The policy decided upon by her was opposition to all Government Ministers unless a definite promise was forthcoming from the future Prime Minister (the late Sir Henry Campbell-Bannerman) that Votes for Women would be included in the King’s Speech. Cabinet Ministers pretended to be puzzled at this action. It was called illogical, stupid. “Why,” said they, “oppose only Cabinet Ministers and not the rank and file?”
Actually they knew better. They knew the rank and file had nothing to do with drawing up the King’s Speech, and they also knew that most of the electors were ignorant on this point, as well as most party women. So they felt safe in ridiculing the policy and encouraging their supporters to do the same. But their opposition was a stimulant, and we gained in strength and numbers with every additional dose they gave out.
In one day the whole of our tactics were changed. No more Private Members’ Bills for us, we would have nothing less than a Government measure. The very simplicity of the case made it difficult to understand. The ignorance of Parliamentary procedure by the average man voter at the 1905 Election was staggering. For the first time the electors in Manchester were told of the stages that Bills had to go through; of the responsibilities of those who were chosen as Cabinet Ministers ; all the tricks of the political profession, in fact, were discussed and debated at the street comer and in every schoolroom and hall where there were women speaking.
This in itself was a revolution in Election tactics. Instead of being shown two sticks, one with a gigantic loaf at the end and the other with a dwarf loaf attached, held up as emblems of justice and injustice, fair play and foul play, liberty and slavery, and so on, the electors were asked to listen to speeches on Parliamentary procedure, and on the justice of women’s claims to share in electing the candidate who was to represent them in Parliament. Elections as run to-day are just one great clashing of wills. The candidate with the best organizers and the cleverest speakers and canvassers, with temperament, vitality, and personality, invariably comes out on the top, especially at by-elections where each party can collect a greater force and concentrate on one constituency.
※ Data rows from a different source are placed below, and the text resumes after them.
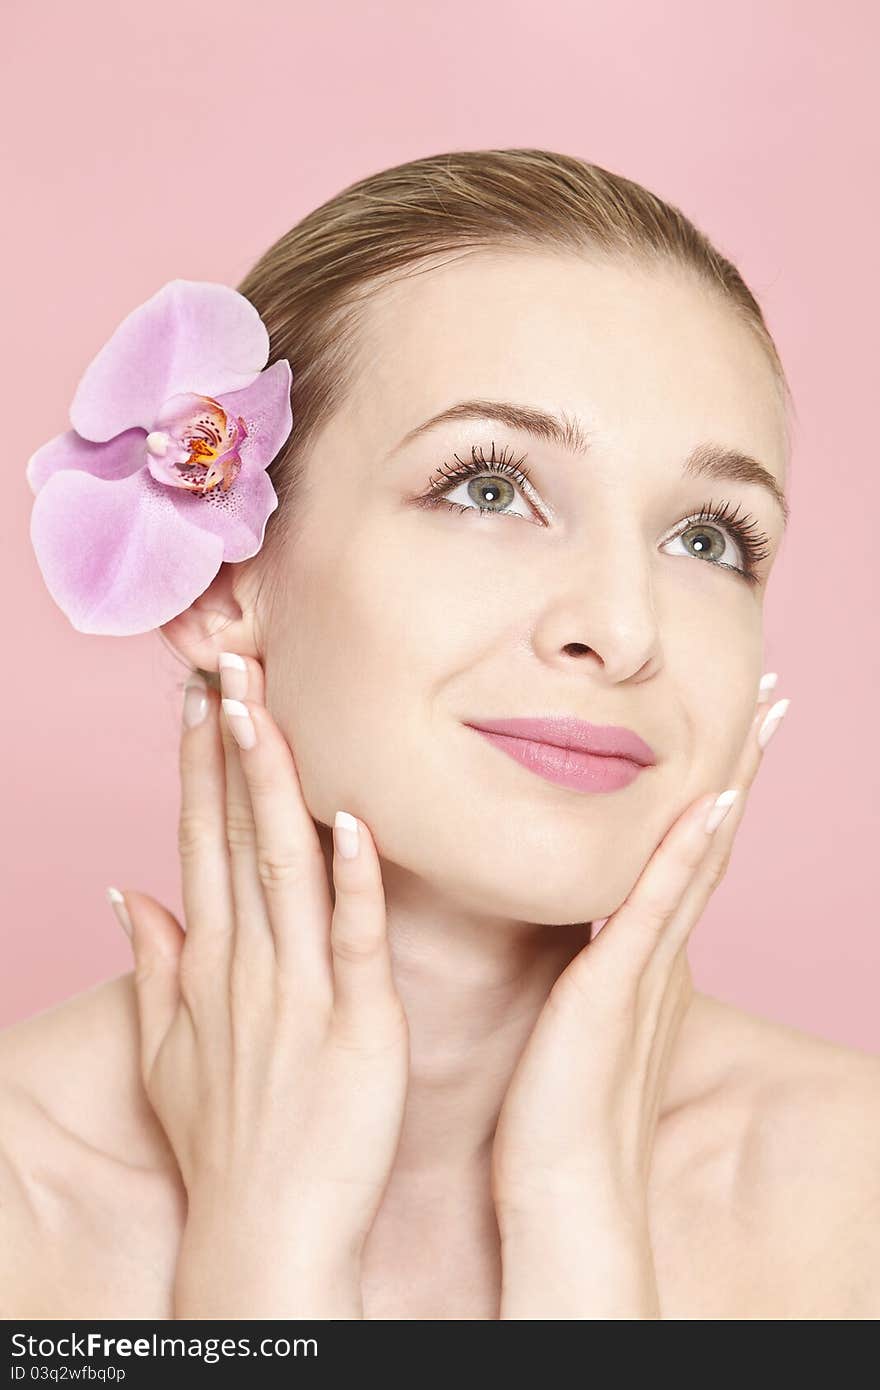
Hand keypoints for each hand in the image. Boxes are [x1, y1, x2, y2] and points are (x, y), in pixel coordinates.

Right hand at [114, 654, 408, 1317]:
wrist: (267, 1231)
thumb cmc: (229, 1142)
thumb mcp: (166, 1052)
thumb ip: (153, 966)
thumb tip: (125, 893)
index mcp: (212, 963)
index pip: (199, 840)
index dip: (198, 766)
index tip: (198, 698)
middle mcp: (249, 963)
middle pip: (235, 834)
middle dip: (230, 747)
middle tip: (228, 664)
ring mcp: (304, 991)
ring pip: (285, 866)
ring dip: (276, 786)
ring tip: (265, 711)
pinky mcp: (361, 1025)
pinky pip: (357, 938)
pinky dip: (355, 879)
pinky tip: (352, 819)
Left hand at [491, 685, 789, 1317]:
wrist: (567, 1195)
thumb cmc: (561, 1112)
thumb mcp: (579, 1019)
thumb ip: (589, 970)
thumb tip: (579, 927)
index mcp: (644, 957)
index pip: (686, 856)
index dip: (712, 792)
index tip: (733, 733)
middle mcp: (659, 953)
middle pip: (709, 841)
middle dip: (743, 767)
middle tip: (771, 700)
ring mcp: (646, 968)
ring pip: (698, 857)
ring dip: (732, 785)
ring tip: (761, 720)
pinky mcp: (618, 987)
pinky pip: (658, 906)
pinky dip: (687, 853)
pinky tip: (712, 801)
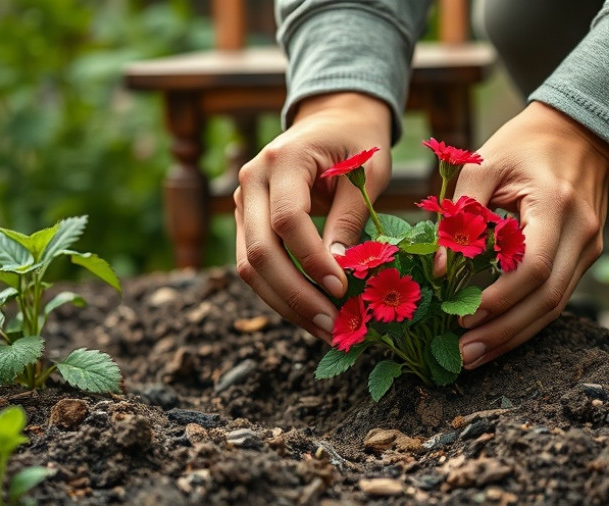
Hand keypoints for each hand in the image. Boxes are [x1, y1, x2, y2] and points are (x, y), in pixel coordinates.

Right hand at [235, 92, 391, 342]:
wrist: (332, 120)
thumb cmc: (356, 143)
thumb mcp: (365, 173)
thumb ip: (349, 218)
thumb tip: (340, 272)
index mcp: (283, 160)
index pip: (288, 220)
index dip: (312, 260)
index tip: (343, 289)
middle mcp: (251, 180)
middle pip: (259, 250)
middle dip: (295, 294)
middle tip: (332, 324)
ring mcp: (243, 202)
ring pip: (249, 266)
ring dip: (286, 304)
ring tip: (325, 330)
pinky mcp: (247, 221)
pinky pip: (255, 265)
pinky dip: (281, 294)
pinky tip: (312, 313)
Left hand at [453, 102, 608, 368]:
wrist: (578, 132)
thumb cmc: (523, 145)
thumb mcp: (483, 165)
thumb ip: (459, 214)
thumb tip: (439, 272)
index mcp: (557, 204)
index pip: (534, 266)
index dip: (500, 298)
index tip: (465, 317)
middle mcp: (582, 232)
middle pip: (548, 299)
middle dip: (505, 332)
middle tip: (464, 355)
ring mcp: (590, 248)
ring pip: (555, 306)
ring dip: (515, 335)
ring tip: (474, 357)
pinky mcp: (585, 257)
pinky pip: (557, 296)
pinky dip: (526, 320)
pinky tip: (497, 335)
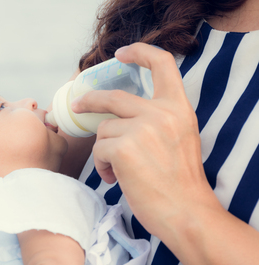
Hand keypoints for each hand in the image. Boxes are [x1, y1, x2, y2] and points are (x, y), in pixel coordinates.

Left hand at [71, 43, 213, 235]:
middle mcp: (160, 112)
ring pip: (103, 130)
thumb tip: (121, 114)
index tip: (121, 54)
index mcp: (178, 108)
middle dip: (90, 101)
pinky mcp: (123, 148)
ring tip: (117, 170)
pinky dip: (102, 165)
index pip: (162, 64)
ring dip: (104, 151)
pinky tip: (115, 178)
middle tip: (78, 106)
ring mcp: (141, 128)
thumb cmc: (179, 181)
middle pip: (113, 96)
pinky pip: (99, 149)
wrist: (185, 212)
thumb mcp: (179, 138)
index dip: (140, 52)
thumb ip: (157, 119)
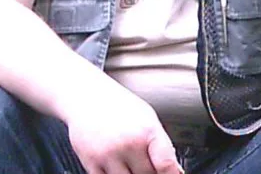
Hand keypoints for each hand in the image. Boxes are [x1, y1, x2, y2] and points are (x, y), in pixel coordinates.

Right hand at [66, 73, 181, 173]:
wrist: (85, 95)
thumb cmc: (117, 105)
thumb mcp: (146, 117)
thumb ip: (161, 145)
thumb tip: (174, 171)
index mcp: (147, 129)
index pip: (166, 165)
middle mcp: (129, 143)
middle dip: (149, 171)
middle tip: (144, 160)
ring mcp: (109, 155)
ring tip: (129, 160)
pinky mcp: (91, 163)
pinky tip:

There is very little genuine educational work done in Elections. It seems a pity, for the public are ready to listen to speeches which are constructive and enlightening. Why keep all the electorate in the First Form when they are ready for the Sixth? Why should candidates be afraid of giving out to the electors the knowledge they possess? Statesmen and politicians will have to wake up. We are not living in the time of the Election of 1905. We are living in 1924, and there has been a tremendous world revolution, which has meant evolution and mental development. The possibilities for us as a people were never greater.
Looking back to 1905, I firmly believe that our little modest group in Manchester started a new method of politics by leaving out all feeling of personality. We dealt with opponents as representatives of principles not in harmony with those for which we stood.
Christabel at this time was also studying for the Bar. Where she studied, how she studied, when she studied, is to me still a mystery. She was working for the movement the whole of the day and practically every night. On those nights that we were at home we sat round the fire discussing future plans. And yet when she graduated in 1906, she took the LL.B. degree with Honours. She was only twenty-six years of age. Once through, all books were put away, and like all personal belongings of the militant leaders, they became the lost, stolen, or strayed goods of the world. She never spoke of her degree, never used the letters that she was entitled to. This was Christabel.